== EXERCISE INPUTS ==
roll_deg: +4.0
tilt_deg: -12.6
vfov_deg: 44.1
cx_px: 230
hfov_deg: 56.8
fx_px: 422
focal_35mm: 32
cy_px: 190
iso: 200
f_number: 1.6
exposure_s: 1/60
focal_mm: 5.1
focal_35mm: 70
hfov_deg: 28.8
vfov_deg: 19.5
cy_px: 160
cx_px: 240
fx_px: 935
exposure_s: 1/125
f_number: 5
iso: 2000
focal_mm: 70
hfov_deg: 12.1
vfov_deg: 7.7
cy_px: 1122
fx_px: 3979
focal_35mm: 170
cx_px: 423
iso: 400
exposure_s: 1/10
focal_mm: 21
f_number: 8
...
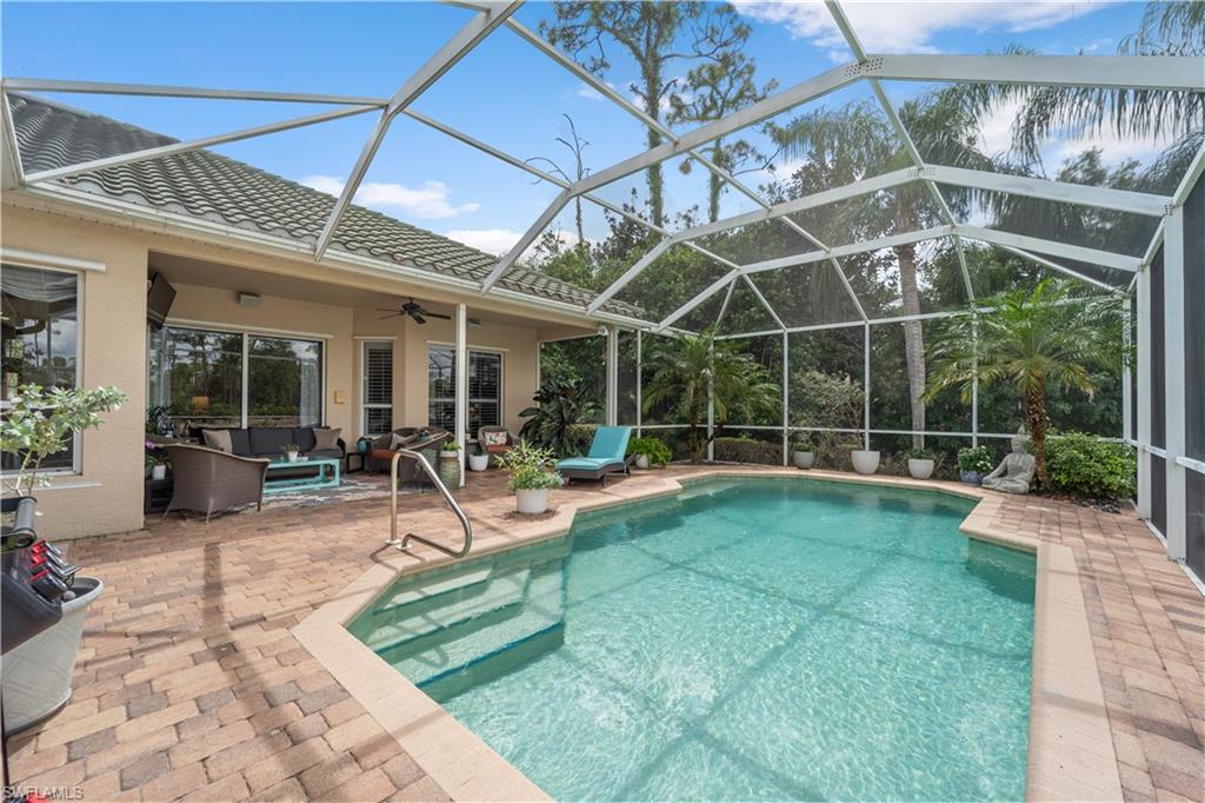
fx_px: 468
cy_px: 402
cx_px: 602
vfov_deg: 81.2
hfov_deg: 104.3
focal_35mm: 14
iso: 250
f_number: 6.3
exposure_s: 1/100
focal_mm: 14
--
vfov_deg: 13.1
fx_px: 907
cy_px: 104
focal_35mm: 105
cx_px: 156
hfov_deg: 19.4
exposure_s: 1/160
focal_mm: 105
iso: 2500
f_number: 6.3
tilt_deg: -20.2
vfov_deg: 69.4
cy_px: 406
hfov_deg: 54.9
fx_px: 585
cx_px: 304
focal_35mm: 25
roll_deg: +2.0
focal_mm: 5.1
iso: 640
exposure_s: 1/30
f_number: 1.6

== ACTIVITY ==
Taking the line with "focal_35mm: 70" as the first and the line with "f_number: 8" as the last, retype that stretch of the data above exactly, with no other lines.

== RESPONSE ==
focal_35mm: 70
hfov_deg: 28.8
vfov_deg: 19.5
cy_px: 160
cx_px: 240
fx_px: 935
exposure_s: 1/125
f_number: 5
iso: 2000
focal_mm: 70
hfov_deg: 12.1
vfov_deg: 7.7
cy_px: 1122
fx_px: 3979
focal_35mm: 170
cx_px: 423
iso: 400
exposure_s: 1/10
focal_mm: 21
f_number: 8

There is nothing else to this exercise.